Esta producción ha podido aprovechar los nuevos modos de financiación por partidas parciales de los programas de diversos gobiernos que apoyan el cine independiente en países con una industria cinematográfica emergente (fondos de Francia y Alemania y 150 000 dólares aportados por la Conacine de Perú, en este caso). Esta modalidad de financiación, y el hecho de que las producciones no respondan a criterios puramente comerciales, permiten que nuevos directores como Fuentes-León trabajen con pequeñas productoras y mantengan su independencia creativa con un alto nivel de exigencia y calidad. Queda por saber si esta financiación pública es devuelta a la sociedad de algún modo, en forma de producto o bien cultural. Fuentes-León señala que su película trata de asuntos complejos como la autoestima y la sinceridad de las personas para consigo mismas en el contexto de una cultura machista en América Latina, donde la reflexión sobre los modelos de masculinidad ocupa el debate público, mayormente en ámbitos académicos y muy poco en los medios masivos. No sería poco lo devuelto de esta inversión en un producto de masas como el cine.

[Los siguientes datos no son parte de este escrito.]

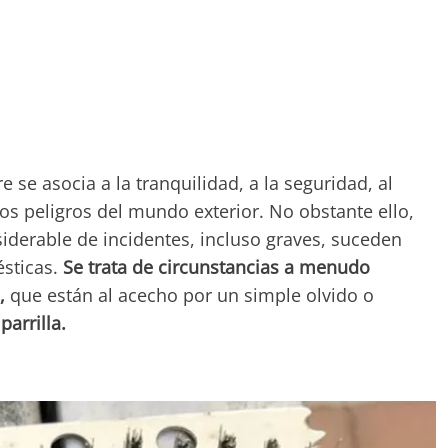
 se asocia a la tranquilidad, a la seguridad, al
os peligros del mundo exterior. No obstante ello,
iderable de incidentes, incluso graves, suceden
sticas.
Se trata de circunstancias a menudo
s,
que están al acecho por un simple olvido o
parrilla.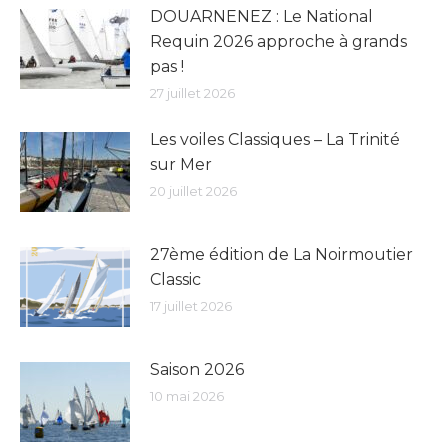
DOUARNENEZ : Le National
Requin 2026 approche à grands
pas !
27 juillet 2026
Les voiles Classiques – La Trinité
sur Mer
20 juillet 2026
27ème édition de La Noirmoutier
Classic
17 juillet 2026
Saison 2026
10 mai 2026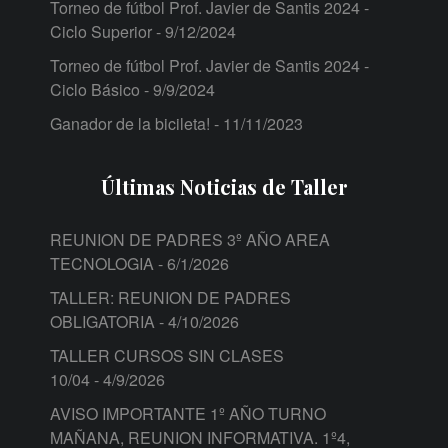
Torneo de fútbol Prof. Javier de Santis 2024 -
Ciclo Superior
- 9/12/2024
Torneo de fútbol Prof. Javier de Santis 2024 -
Ciclo Básico
- 9/9/2024
Ganador de la bicileta!
- 11/11/2023
Últimas Noticias de Taller
REUNION DE PADRES 3º AÑO AREA
TECNOLOGIA
- 6/1/2026
TALLER: REUNION DE PADRES
OBLIGATORIA
- 4/10/2026
TALLER CURSOS SIN CLASES
10/04
- 4/9/2026
AVISO IMPORTANTE 1º AÑO TURNO
MAÑANA, REUNION INFORMATIVA. 1º4,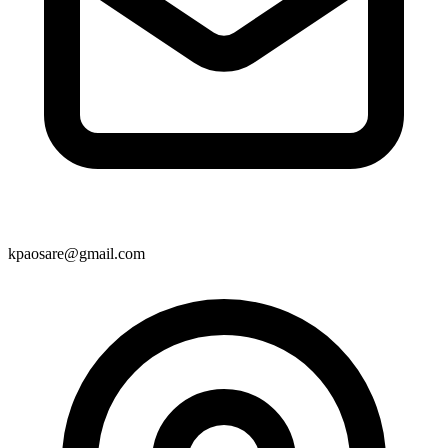
kpaosare@gmail.com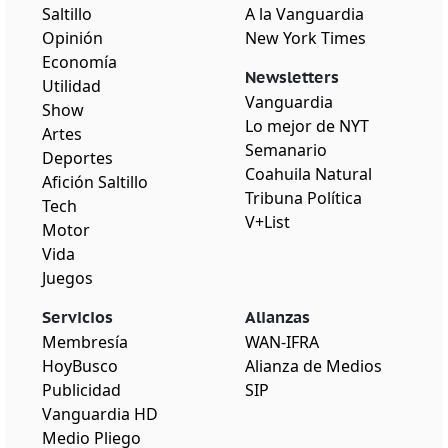
Saltillo
A la Vanguardia
Opinión
New York Times
Economía
Newsletters
Utilidad
Vanguardia
Show
Lo mejor de NYT
Artes
Semanario
Deportes
Coahuila Natural
Afición Saltillo
Tribuna Política
Tech
V+List
Motor
Vida
Juegos
Servicios
Alianzas
Membresía
WAN-IFRA
HoyBusco
Alianza de Medios
Publicidad
SIP
Vanguardia HD
Medio Pliego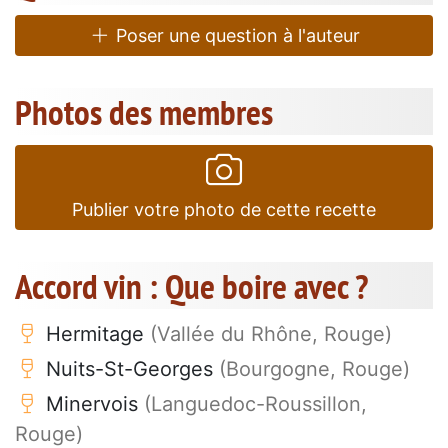
Poser une question à l'auteur
Photos des membres
Publier votre photo de cette recette
Accord vin : Que boire avec ?
Hermitage
(Vallée du Rhône, Rouge)
Nuits-St-Georges
(Bourgogne, Rouge)
Minervois
(Languedoc-Roussillon,
Rouge)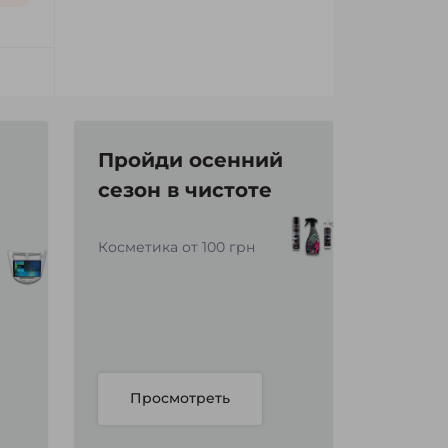
Пройди осенний
сезон в чистоте
Косметика от 100 грн
Просмотреть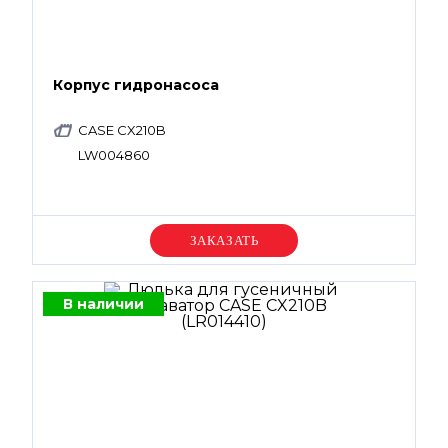
Корпус гидронасоса
CASE CX210B
LW004860
Уточняйте цену
В наличии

Las grandes audiencias de América Latina podrían verse representadas en las situaciones que describe la película alrededor de temas como la convivencia y el respeto a las diferencias o la igualdad de género. El vehículo dramático empleado, la fusión entre la oralidad que prevalece en la cultura latinoamericana y una visualidad tecnológica plural deberían permitir una transformación de las sensibilidades y los modos de construir imaginarios e identidades “sin calco ni copia”, aunque inscritas sin complejos en el discurso de la post-modernidad y los debates ideológicos resultantes.


Notas

(1) Martín-Barbero, J., Rey, G., Los ejercicios del ver. Hegemonía audiovisual y ficción televisiva, Barcelona, Gedisa, 2004.

(2) Sanchez Biosca, V., Una cultura de la fragmentación: pastiche, relato y cuerpo en el cine y la televisión, Textos de la Filmoteca, Valencia, 1995.